Of course, to keep the output from interfering
with what you're doing on the terminal,
it would be better to have said
.B1
ed  file  <script >lines &
.B2
which would save the output lines in a file
called
``lines''.
.PP
When you initiate a command with ``&'',
.UC UNIX
replies with a number
called the process number,
which identifies the command in case you later want
to stop it.
If you do, you can say
.B1
kill process-number
.B2
You might also read
.SE ps (I).
.PP
You can say
.B1 1
(command-1; command-2; command-3) &
.B2
to start these commands in the background,
or you can start a background pipeline with
.B1
command-1 | command-2 &
.B2
.PP
Just as you can tell the editor
or some similar program to take its input
from a file instead of from the terminal,
you can tell the shell to read a file
to get commands.
(Why not? The shell after all is just a program,
albeit a clever one.)
For instance, suppose you want to set tabs on
your terminal, and find out the date
and who's on the system every time you log in.
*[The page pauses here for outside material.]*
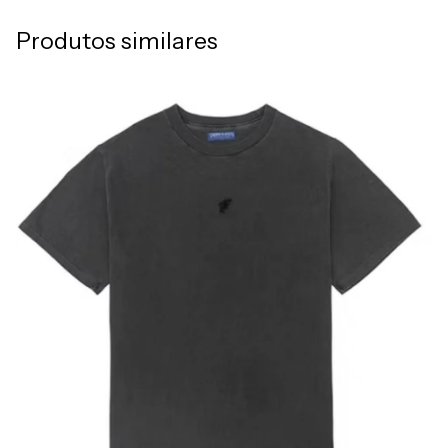
Produtos similares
Then you can put the three necessary commands
(
.C tabs ;
.C date ;
.C who )
into a file, let's call it  ``xxx'',
and then run it with
either
.B1
sh xxx
.B2
or
.B1
sh <xxx
.B2
This says to run the shell with the file ``xxx'' as input.
The effect is as if you had typed 
the contents of ``xxx''
on the terminal.
(If this is to be a regular thing,
you can eliminate the 
need to type
``sh'';
see
.SE chmod (I)
and
.SE sh (I).)
.PP
The shell has quite a few other capabilities as well,
some of which we'll get to in the section on programming.